# Hunting > Hunting >  Getting fit -  Stepping with Philipo

## Philipo

Thought since the roars heading our way, it would be good to pull out this vid I made a couple of years back ( quite a few on here have probably seen it & there is a story behind it  :Wink:  )

Enjoy  :Grin:

----------


## hillclima

LMAO, Good shit :Thumbsup:  :Thumbsup:

----------


## veitnamcam

Well done  :Thumbsup:

----------


## Shootm

Seen it before but it still cracks me up :Thumbsup:

----------


## outdoorlad

brilliant

----------


## midge

i love it

----------


## Josh

Bahaha, that's awesome.

----------


## Kiwi Greg

You are still a funny little bugger  :Thumbsup: 

Going to be up your way from the 8th til 12th mite give you a buzz *Philipo*

----------


## redbang

That is good shit !!!  :Thumbsup:

----------


## falconhell

thats gold mate  :Grin:  :Thumbsup:

----------


## puku

Awesome vid mate.

----------


## Kaimaikarl

I just hope the neighbours dont look over your fence much  :Grin:

----------


## Philipo

Cheers boys  :Pacman: 

PM sent Kiwi G

----------


## Grunt Futtick

Classic shit Philipo.  :Grin: 

I hadn't seen this before and had my suspicions that you were a mental bugger and this just confirms it.

----------


## Shooter

:Grin:  :Grin:  Pitty my lounge opens out towards the street...

----------


## savageshooter

I got shown this some time ago......absolute classic....wheres the bloody sequel??

----------


## Philipo

Hahaha yeah I might have to do a duck shooting vid if I can find the time  :ORLY:

----------


## BRADS

> I got shown this some time ago......absolute classic....wheres the bloody sequel??

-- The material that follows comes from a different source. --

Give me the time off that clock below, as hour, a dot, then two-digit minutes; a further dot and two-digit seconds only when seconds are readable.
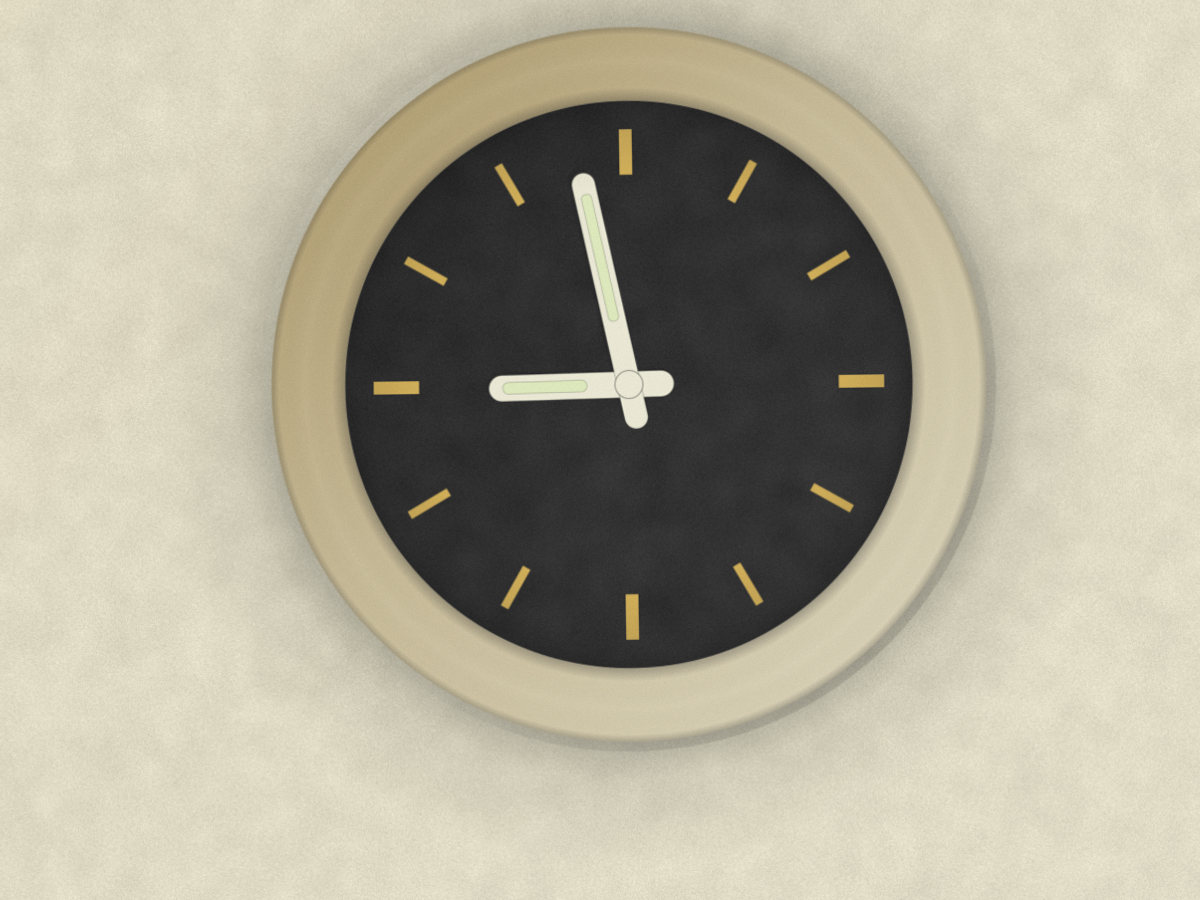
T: 8.58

   @Philipo told me on our last hunt the sequel will be out soon, watch this space boys.


Sent from my iPhone using Tapatalk

----------


## veitnamcam

Jeeze I need to start doing something....fat cunt...I might have to start smoking again for my health  :Grin:

----------


## HNTMAD

Your a dick. Total amateur 

Sent from my E2353 using Tapatalk

----------


## veitnamcam

Amateur dick?

Sent from my SM-G800Y using Tapatalk

----------


## BRADS

> Amateur dick?
> 
> Sent from my SM-G800Y using Tapatalk


Phill likes reading his own articles from hunting mags before bed time.
https://vimeo.com/144959427


Sent from my iPhone using Tapatalk

----------


## mikee

> Jeeze I need to start doing something....fat cunt...I might have to start smoking again for my health


Nah, Just hunt using the  "downhill" technique. Let gravity be your friend.  Climbing up is over rated  :Have A Nice Day: 

(I gained nearly 25kgs when i quit smoking and still manage to retain most of it by some quirk of fate)

----------


## Beaker

Gravity is your friend. (Unless pissed)

The first vid is a crack up, but oddly also gave some good ideas!
Although I might need to use a dinner table to achieve the same angles..... Haven't met you philpo, but you must be a short arse or that coffee table is bloody high  :Wink:

----------


## Rushy

I gotta meet this fella Brads.  He is a piss taker extraordinaire.

----------


## HNTMAD

> Gravity is your friend. (Unless pissed)
> 
> The first vid is a crack up, but oddly also gave some good ideas!
> Although I might need to use a dinner table to achieve the same angles..... Haven't met you philpo, but you must be a short arse or that coffee table is bloody high


If you mean short arse and accidentally said bush hobbit then you would get it right, 

Too bloke really great video,  just don't get caught by the Mrs 

Sent from my E2353 using Tapatalk

----------


## Chop3r

More of a piss drinker, he has a dance named after him, the Philipo shuffle. Its a sight to behold :Psmiley:

----------


## Spanners

> More of a piss drinker, he has a dance named after him, the Philipo shuffle. Its a sight to behold


And hes not even very good at piss drinking!  :ORLY:

----------


## veitnamcam

> And hes not even very good at piss drinking!


We shal see....

----------


## northdude

I just broke the fukn coffee table thanks a lot  :Sad:

----------


## Philipo

> Gravity is your friend. (Unless pissed)
> 
> The first vid is a crack up, but oddly also gave some good ideas!
> Although I might need to use a dinner table to achieve the same angles..... Haven't met you philpo, but you must be a short arse or that coffee table is bloody high


Some might say that, but Im average hight according to Police Ten 7  :Grin: 




> More of a piss drinker, he has a dance named after him, the Philipo shuffle. Its a sight to behold


Yes it's an easy dance to perfect, just drink a slab & off ya go, Chur  :Thumbsup: 




> I just broke the fukn coffee table thanks a lot


Trap for young players that one  :XD:

----------


## Philipo

> We shal see....


Im looking forward to having a few coldies with ya Cam  :Have A Nice Day:

----------


## jakewire

> Im looking forward to having a few coldies with ya Cam


Don't forget the Jameson.

----------